The primary problem we solve is what we call “time recovery” with efficient financial outlays.  Most business owners lose tremendous amounts of time to the lack of an efficient reporting system.  Even the at the most basic level, post-fact bookkeeping is required in order to have accurate tax planning and compliance with certain local/state/federal requirements.  A perfect example is something as simple as 1099 reporting. Without accurate accounting, 1099 compliance cannot be properly managed. Not filing a 1099 has grave penalties beyond the one-time fee.  Backup withholding are also assess meaning that the business could be responsible for the taxes the recipient owes regardless if the recipient paid the tax or not. We identify the cyclical items any business will need to deal with annually and automate as much of the process as possible.  The owners therefore “recover” their time from being wasted in revenue neutral or revenue negative elements of their business and focus them on revenue positive competencies. 

Please tell us more about your accounting system, how does it work?

Based on our experience, we focus on off the shelf cloud systems and integrate them with other tools that provide efficiency, transparency, and near real-time accounting.  Less what we do is about proprietary software and more about process, integration and workflow. For example, we have the ability to integrate complete payable systems that allow business owners to never cut a check, see every dollar spent in real time and have complete approval power over payment processing from their cell phone.  This allows them to process anything, anytime and from just about anywhere including vacation. We try to be as paperless as possible not only making things easily accessible, but greener as positive side effect.

Who are your major customers at Lalea & Black and can you share any success stories with us?

Our customers vary drastically.  They range from entrepreneurs such fashion designers, songwriter/performers, attorney groups and physicians to medium-sized production companies, visual effects designers, retail stores and manufacturers/distributors.

One of our larger clients had decided to sell on Amazon with Amazon doing fulfillment on their behalf. What they didn’t realize, given their e-commerce sales reach nearly all 50 states and potentially beyond the US, was the massive state-by-state sales/income tax exposure they now inherited as Amazon instantly gave them Nexus in every state in which Amazon had a Warehouse.  Had we not been working on their systems in real time, their tax prep team may not have been aware of this until several months had passed creating a compliance clean-up nightmare. We almost immediately implemented systems that extracted their sales tax data from their e-commerce platform and remitted filings and payments automatically to each state.

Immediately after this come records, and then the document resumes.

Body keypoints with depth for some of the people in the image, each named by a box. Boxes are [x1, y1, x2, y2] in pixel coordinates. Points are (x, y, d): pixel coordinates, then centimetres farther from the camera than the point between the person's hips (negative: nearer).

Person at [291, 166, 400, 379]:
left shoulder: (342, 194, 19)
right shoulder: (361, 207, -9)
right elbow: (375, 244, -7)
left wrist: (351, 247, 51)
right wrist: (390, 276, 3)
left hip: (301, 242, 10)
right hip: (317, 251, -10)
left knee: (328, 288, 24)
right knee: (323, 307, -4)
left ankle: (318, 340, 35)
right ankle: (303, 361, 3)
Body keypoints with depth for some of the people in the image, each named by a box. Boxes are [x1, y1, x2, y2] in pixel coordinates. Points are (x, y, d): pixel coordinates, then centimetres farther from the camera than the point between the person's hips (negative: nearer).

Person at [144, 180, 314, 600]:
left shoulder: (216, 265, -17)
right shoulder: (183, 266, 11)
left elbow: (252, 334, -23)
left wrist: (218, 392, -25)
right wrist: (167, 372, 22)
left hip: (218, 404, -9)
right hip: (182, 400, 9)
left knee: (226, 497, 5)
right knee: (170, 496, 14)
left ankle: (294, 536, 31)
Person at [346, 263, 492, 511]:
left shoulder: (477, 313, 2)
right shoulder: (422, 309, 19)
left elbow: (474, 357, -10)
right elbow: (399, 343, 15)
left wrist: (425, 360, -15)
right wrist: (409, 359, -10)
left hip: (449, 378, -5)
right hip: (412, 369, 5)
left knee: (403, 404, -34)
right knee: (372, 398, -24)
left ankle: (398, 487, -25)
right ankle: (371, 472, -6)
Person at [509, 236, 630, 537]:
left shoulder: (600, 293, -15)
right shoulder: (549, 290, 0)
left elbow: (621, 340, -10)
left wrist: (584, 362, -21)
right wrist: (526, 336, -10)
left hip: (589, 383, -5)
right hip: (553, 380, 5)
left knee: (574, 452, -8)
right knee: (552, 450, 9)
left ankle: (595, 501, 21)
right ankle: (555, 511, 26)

Given exposure to 20+ States, the penalties for not filing and paying the related sales taxes timely potentially over a 7-month period would have aggregated to more than what we charge annually.    

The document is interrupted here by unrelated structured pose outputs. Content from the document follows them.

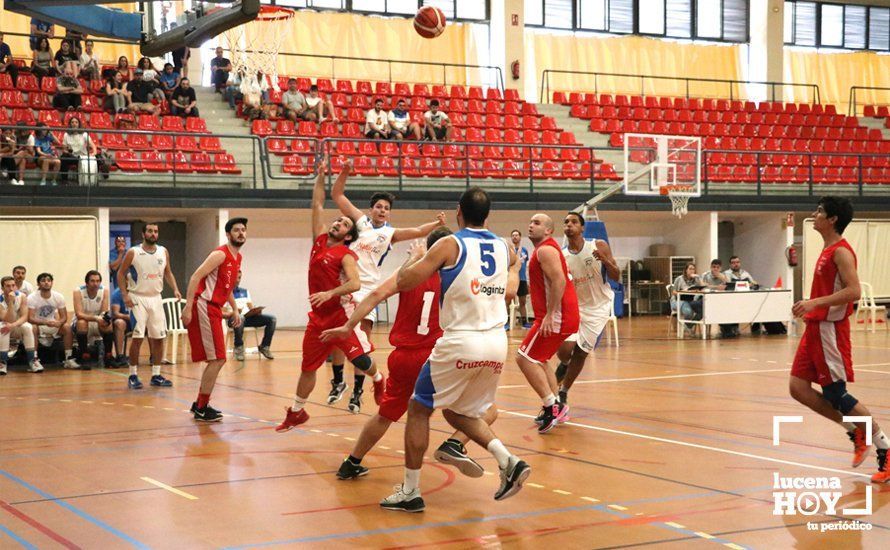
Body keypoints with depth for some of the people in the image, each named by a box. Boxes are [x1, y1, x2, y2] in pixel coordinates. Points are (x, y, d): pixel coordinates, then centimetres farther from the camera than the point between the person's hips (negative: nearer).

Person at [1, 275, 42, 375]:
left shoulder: (22, 297, -13)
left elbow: (24, 317, -18)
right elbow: (8, 321, -29)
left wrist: (13, 325, -38)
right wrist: (11, 302, -38)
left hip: (18, 327, 2)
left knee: (27, 327, -31)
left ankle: (32, 361, -28)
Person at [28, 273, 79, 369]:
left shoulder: (59, 297, -7)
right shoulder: (32, 298, -17)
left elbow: (64, 317, -6)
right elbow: (30, 318, -25)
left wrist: (59, 322, -32)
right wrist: (46, 322, -42)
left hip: (53, 325, 3)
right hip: (38, 325, -3)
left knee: (67, 327, -22)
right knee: (32, 328, -37)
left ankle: (69, 359, -16)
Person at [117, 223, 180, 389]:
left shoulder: (163, 252, 5)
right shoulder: (133, 253, -7)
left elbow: (168, 273, 15)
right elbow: (121, 273, -1)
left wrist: (175, 289, -1)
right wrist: (124, 294, -12)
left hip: (156, 298, 4)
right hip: (137, 298, -4)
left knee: (159, 337, 4)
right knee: (137, 337, -8)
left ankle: (156, 375, 13)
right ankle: (133, 375, 2)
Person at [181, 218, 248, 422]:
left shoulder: (237, 258, 15)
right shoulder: (220, 254, -13)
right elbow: (196, 276, -20)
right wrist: (188, 307, -26)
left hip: (214, 309, 10)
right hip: (204, 307, -10)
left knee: (217, 360, 14)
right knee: (216, 360, -10)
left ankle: (200, 404, 24)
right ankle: (201, 409, -2)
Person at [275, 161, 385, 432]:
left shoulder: (346, 255, -7)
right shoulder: (320, 240, 10)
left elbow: (355, 283, -21)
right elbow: (317, 205, 11)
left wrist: (330, 293, -32)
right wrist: (320, 176, 5)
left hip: (342, 313, -6)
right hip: (318, 316, 6)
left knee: (360, 359, -9)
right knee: (308, 367, 11)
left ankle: (379, 382, 24)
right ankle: (296, 412, 23)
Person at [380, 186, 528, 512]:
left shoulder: (450, 245, -4)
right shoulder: (505, 248, 11)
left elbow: (403, 282, -4)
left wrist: (415, 259, 14)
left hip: (460, 342, -5)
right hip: (497, 344, 6)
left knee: (419, 409, 11)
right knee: (459, 412, 23)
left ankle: (410, 491, 10)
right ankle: (508, 462, 4)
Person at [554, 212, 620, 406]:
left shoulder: (599, 246, -10)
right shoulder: (560, 256, -6)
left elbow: (617, 277, -9)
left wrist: (604, 260, -26)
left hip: (598, 308, -1)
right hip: (573, 306, 1)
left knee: (581, 353, 0)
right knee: (564, 349, -16)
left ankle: (563, 393, 20)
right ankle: (564, 365, 21)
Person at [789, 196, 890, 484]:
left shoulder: (841, 251, -14)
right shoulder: (828, 251, 15)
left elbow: (854, 291, -26)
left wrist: (815, 302, -30)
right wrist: (810, 308, 18)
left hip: (830, 330, -9)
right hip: (815, 328, 9)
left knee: (836, 395, -6)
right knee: (798, 387, 4)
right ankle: (856, 432, 14)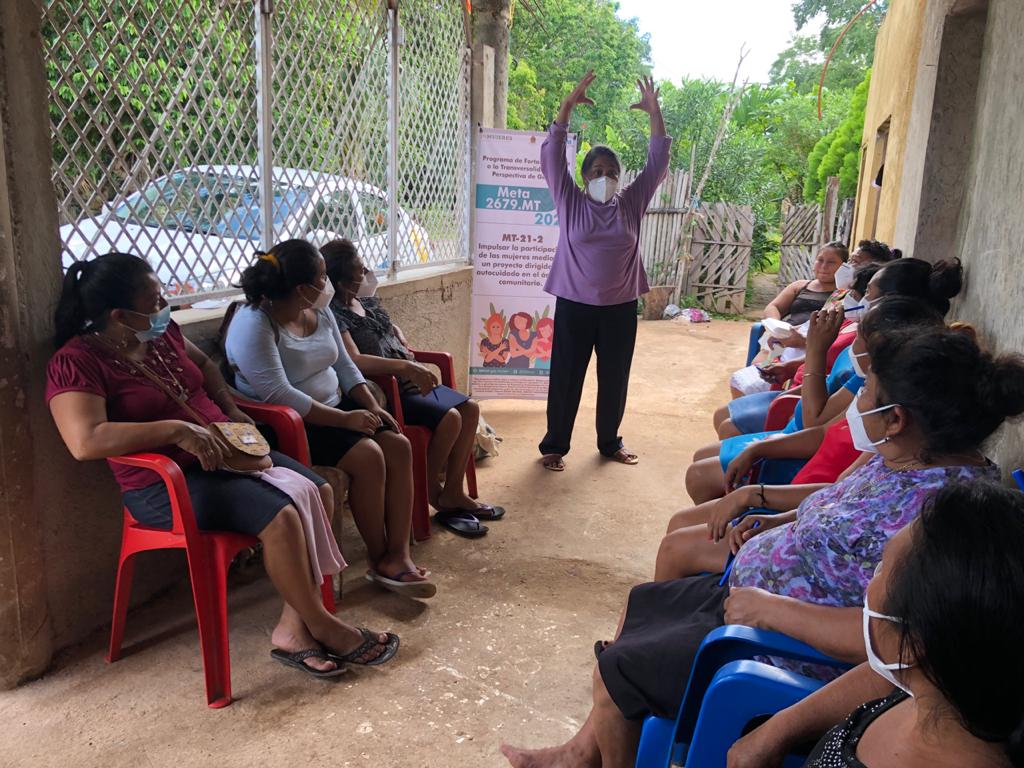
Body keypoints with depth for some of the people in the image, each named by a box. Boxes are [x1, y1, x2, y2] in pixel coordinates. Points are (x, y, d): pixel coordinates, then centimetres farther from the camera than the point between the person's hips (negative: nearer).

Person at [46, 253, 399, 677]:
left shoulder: (162, 333, 7)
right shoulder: (76, 363, -15)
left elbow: (203, 364, 27)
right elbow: (86, 441, -29)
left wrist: (232, 410, 10)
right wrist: (177, 430, -30)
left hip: (223, 452, 8)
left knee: (318, 492, -8)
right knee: (279, 516, -26)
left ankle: (293, 626, -7)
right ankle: (320, 625, -3)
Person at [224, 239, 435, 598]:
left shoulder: (320, 313, 6)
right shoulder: (253, 324, -19)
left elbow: (345, 365, 12)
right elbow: (279, 396, -26)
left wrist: (371, 407, -4)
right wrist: (345, 419, -25)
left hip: (335, 408, 8)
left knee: (399, 446, -13)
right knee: (368, 457, -26)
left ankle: (398, 555, -13)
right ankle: (378, 560, -8)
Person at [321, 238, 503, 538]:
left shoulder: (366, 301, 12)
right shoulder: (334, 313, -16)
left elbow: (393, 328, 28)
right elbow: (354, 361, -28)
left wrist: (405, 348, 7)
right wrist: (405, 367, -33)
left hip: (407, 382, 10)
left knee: (470, 409, 0)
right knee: (449, 418, -22)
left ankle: (453, 493, 7)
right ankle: (432, 493, 1)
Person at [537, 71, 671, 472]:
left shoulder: (631, 204, 5)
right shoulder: (570, 202, -1)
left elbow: (657, 162, 2)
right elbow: (552, 155, -7)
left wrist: (654, 112, -5)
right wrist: (568, 105, -14)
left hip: (620, 307, 3)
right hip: (574, 305, -2)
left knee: (614, 378, 12)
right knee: (566, 377, 4)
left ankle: (610, 441, 29)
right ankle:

Lalea & Black is a specialist in business management & financial planning, what advice do you have for startup founders in 2019?

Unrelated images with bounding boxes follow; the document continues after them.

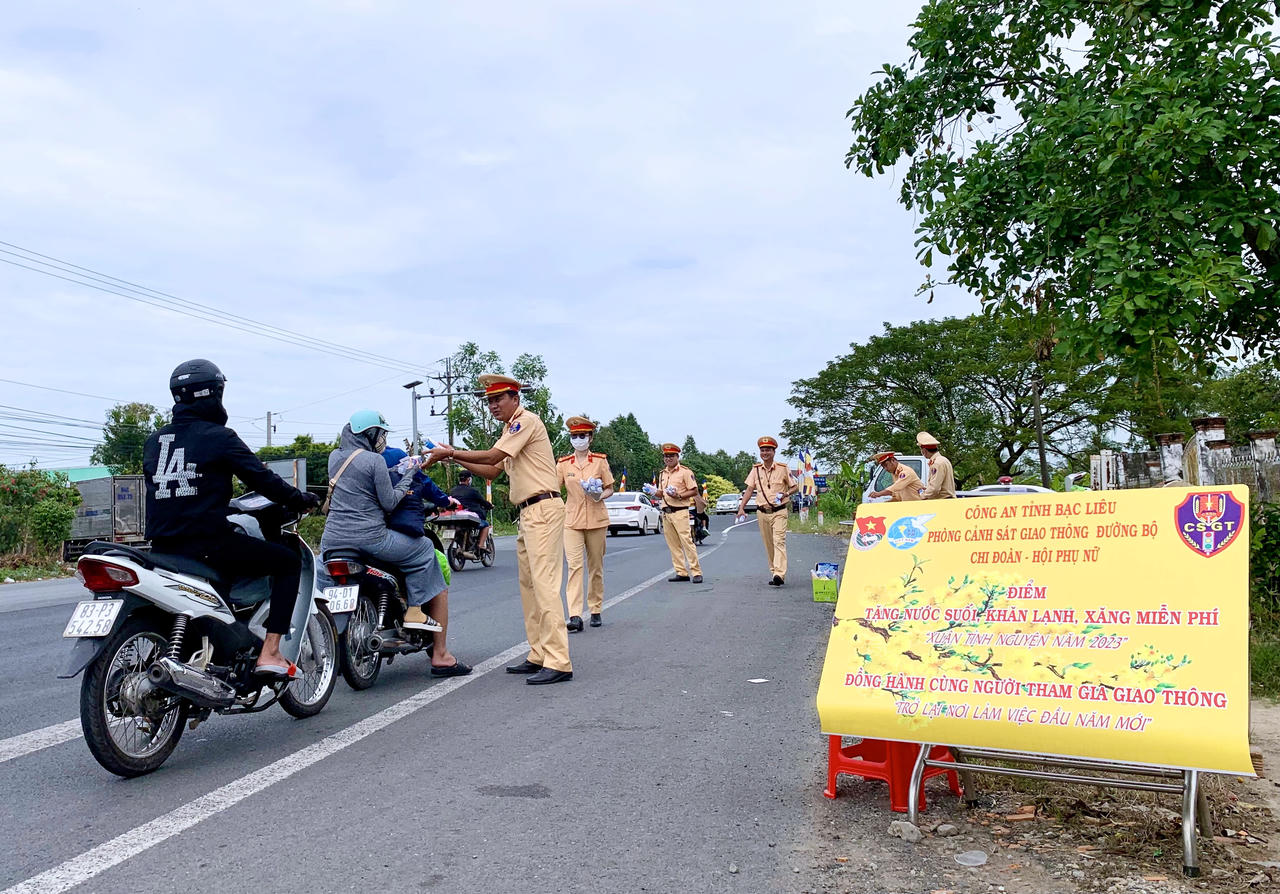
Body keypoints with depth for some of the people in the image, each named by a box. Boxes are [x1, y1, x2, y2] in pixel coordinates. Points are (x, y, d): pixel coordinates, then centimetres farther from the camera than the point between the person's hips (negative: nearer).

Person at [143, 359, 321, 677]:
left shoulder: (153, 442, 14)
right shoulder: (218, 436, -6)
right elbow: (262, 479, -6)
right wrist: (301, 500, 9)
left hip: (162, 545, 8)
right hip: (208, 542, -8)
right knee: (288, 561, 3)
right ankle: (269, 653, -7)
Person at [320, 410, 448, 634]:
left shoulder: (334, 456, 12)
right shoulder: (375, 460, -10)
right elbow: (389, 503, -10)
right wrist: (407, 477, 3)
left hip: (332, 538, 7)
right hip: (369, 538, -7)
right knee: (424, 548, 9)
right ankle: (414, 611, 6)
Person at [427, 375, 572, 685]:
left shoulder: (526, 420, -8)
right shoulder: (511, 429, 24)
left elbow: (492, 456, -16)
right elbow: (492, 471, 24)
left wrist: (451, 452, -8)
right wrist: (456, 458, 14)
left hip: (543, 509, -11)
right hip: (528, 513, 11)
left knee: (544, 585, -15)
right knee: (528, 586, 10)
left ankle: (558, 662, -18)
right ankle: (539, 656, 14)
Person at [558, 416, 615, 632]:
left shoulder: (600, 461, 4)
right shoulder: (563, 464, 4)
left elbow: (610, 490, 8)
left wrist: (600, 495, -12)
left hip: (596, 520, 1)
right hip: (572, 521, -1)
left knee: (596, 567, 9)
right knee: (574, 565, -12)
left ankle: (596, 610, 22)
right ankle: (575, 616, -17)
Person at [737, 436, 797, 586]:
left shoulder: (783, 469, -1)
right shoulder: (756, 470, 8)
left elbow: (795, 487, 6)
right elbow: (749, 489, 9)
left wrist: (786, 493, -16)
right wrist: (741, 508, -2)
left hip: (779, 511, -4)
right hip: (762, 512, 4)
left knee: (779, 541, -16)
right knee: (768, 545, 8)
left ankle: (779, 575, -25)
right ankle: (774, 572, 18)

From personally observing potentially successful companies completely derail their opportunities, startups need to be very clear on what their obligations are to their local, state and federal agencies.

Launching your dreams into a business venture can be scary, exhilarating and at times a wild roller coaster ride.  Understanding that there needs to be a balance between obligations, creativity and growth is critical. Governments can lien against cash and assets at worst and at minimum, inundate you with non-compliance letters that will take away focus from the fun part. There are extremely cost-effective ways to address the not-so-fun part of business, which ultimately end up being less expensive than having to clean up a mess.   

Lalea & Black offers excellent tax planning & preparation services, please tell us how to best manage taxes?

The tax code is vast and often not black and white.  Managing taxes comes down to the most fundamental concept in this process; PLANNING.  Being able to plan and forecast results in order to maximize the benefits within the tax code is critical to preserving perhaps the most significant results in any business; its retained earnings.  The more we retain, the more cost-effective operations can be as less outside capital or debt will be needed to facilitate growth. If this process becomes reactive, the flexibility that tax planning can offer would not be available post-fact. 

Do you have any other pertinent information you feel would be of value to our readers?

The final bit I’d like to discuss is what a graduate school professor described as a market-based approach.  Always understand what are true core competencies of your business. These competencies typically result in revenue positive activities.  For any function that is revenue neutral or revenue negative, assess if the market is able to perform the function more competently and cost effectively than you would internally.   There may be times that it is important to keep a revenue neutral activity in-house especially if it directly relates to a core function. Nevertheless, in today’s connected world, businesses have the opportunity to cost-effectively utilize expertise in ways they may not have been able to in the past.